It wasn't just the priorities of lawmakers that went down to the wire last week when the state Legislature wrapped up its final night of formal sessions for the year. Republican Gov. Charlie Baker also had quite a few priorities he wanted to get through the overwhelmingly Democratic Legislature and he came away from the session with a mixed record.
"Even though he has a good relationship with the Legislature, they’re all Democrats. So usually, governors in split-party-controlled states have real trouble getting their legislative agenda through. And so any successes for him are pretty good," UMass Boston political science professor Erin O'Brien told WGBH News.
The biggest win for Baker was the bill he'd been pushing for the hardest: his "CARE Act" opiate treatment legislation. Many of the provisions laid out by Baker in his initial filing made it through the Legislature and are now on his desk to be signed. Among the slew of elements in the bill, Baker advocated for stricter regulations for dispensers of opiate treatment, increasing alternative pain medications, and allowing doctors to partially fill prescriptions of addictive painkillers.
But Baker didn't get everything he asked for. Lawmakers rejected Baker's bid to let doctors hold overdose patients for up to 72 hours for involuntarily treatment. The House never even considered the option, and the Senate replaced it with a hold option only when courthouses are closed and a traditional hold order can't be procured. In the chambers' final compromise, the hold language was reduced to a "study" of the issue.
“Charlie Baker’s more interested in passing or being able to attach his name to something on the opioid crisis than he is in the policy specifics. I don’t mean that to say that he doesn’t care about specific policy, but for him the political win is to be able to come back and say ‘we did something on opioids, and we did it with a Democratic Legislature," O'Brien said.
At the end of the Legislature's two-year session, Democrats pushed their negotiations to the very last minute, using the session deadline to spur compromise between the House and Senate. Baker had been critical of the Legislature for not getting a budget done on time, which made the end-of-session crunch even more hectic.
"I had said earlier that I was concerned that the fact that the budget dragged on early into July and then we lost a couple of weeks, in July, where the budget was still being debated and discussed, that I thought that was going to be an opportunity cost with respect to their ability to deal with some other things and I think in some cases, that turned out to be true," Baker said after the final gavel fell early last Wednesday morning.
Baker's agenda had more success when it came to spending, with the Legislature drawing open the state's purse strings to authorize multiple borrowing bills that will allow Baker to invest in projects and construction around the state. In a job-boosting economic development bill, the law will grant Baker the authority to doll out nearly $1.2 billion in project money for job training, municipal grants, infrastructure and more. Similar bond borrowing bills, with equally high bottom lines, were passed for housing development, life sciences and environmental improvements.
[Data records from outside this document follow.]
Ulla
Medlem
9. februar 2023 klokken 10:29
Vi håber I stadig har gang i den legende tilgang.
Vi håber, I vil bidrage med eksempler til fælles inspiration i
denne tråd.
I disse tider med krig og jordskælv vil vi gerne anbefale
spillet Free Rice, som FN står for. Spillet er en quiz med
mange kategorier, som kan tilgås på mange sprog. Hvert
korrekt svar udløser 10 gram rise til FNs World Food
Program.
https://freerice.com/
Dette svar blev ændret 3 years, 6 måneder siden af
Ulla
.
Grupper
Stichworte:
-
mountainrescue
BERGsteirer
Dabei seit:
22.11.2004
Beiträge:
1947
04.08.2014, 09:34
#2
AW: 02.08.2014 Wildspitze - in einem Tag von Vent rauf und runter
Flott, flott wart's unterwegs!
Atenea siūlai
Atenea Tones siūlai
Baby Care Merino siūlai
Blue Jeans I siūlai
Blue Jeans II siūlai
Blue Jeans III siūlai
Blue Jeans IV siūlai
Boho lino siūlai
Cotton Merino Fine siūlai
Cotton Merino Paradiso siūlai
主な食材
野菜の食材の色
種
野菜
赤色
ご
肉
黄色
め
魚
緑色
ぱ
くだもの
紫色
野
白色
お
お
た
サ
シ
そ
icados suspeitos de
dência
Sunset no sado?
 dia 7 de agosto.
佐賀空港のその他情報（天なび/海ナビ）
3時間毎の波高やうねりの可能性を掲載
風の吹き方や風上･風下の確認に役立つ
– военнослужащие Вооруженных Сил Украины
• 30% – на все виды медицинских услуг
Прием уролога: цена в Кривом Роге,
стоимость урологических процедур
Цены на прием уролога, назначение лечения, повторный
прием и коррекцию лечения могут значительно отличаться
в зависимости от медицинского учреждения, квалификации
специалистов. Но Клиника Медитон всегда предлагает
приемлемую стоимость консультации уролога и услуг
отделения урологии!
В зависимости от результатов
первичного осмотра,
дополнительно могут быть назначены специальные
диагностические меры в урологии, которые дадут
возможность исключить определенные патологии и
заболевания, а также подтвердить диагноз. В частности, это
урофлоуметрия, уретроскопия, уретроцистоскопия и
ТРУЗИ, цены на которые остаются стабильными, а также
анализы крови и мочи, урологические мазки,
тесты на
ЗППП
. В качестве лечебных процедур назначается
Perhaps Baker's biggest disappointment this session was that the Legislature didn't even take up a bill that would have allowed cities and towns to relax zoning rules to bring in more development, his "Housing Choices" legislation. Baker had been all but begging Speaker Robert DeLeo and former Senate President Chandler to take up the bill for weeks, but after two powerful lobbies got involved and time ticked toward the end for the session, Baker's bill was sent to the legislative dust bin.
“I haven’t given up on that one. It didn’t happen in the formal session, but they will be meeting in informal session. I think there’s a lot of support for it, and I will continue to advocate for it," Baker told reporters.
Framingham State University political science professor David Smailes said the late-session loss sets Baker up for another push on housing legislation at the outset of the 2019 session.
“It’s the kind of thing where you can advance an issue. Perhaps we’ll lose on it today, but hope to win on it in the future, so it’s still worth putting out there," said Smailes.
Baker's greatest difficulty in this election year, according to Smailes, "is that once you’ve committed yourself to a policy like that, and you’re trying to get an initiative like that passed, you know the failure comes back to reflect on you and your own power. You know, the sense that people have of your power. And that makes it more difficult to get things done.”
The legislature also stalled on, or outright ignored, a number of Baker's proposals for things like tougher sentences for repeat child rapists, updates to the state's wiretapping laws, and making so-called "revenge porn" a crime.
The governor got an unexpected win when it came to the bill to tax and regulate Airbnb rentals. Because of the late-session delay, Democrats surrendered the ability to supercede amendments proposed by the executive. Baker's amendment to let people who rent out their place for less than two weeks could stick in the final law instead of being overridden by the Democrats.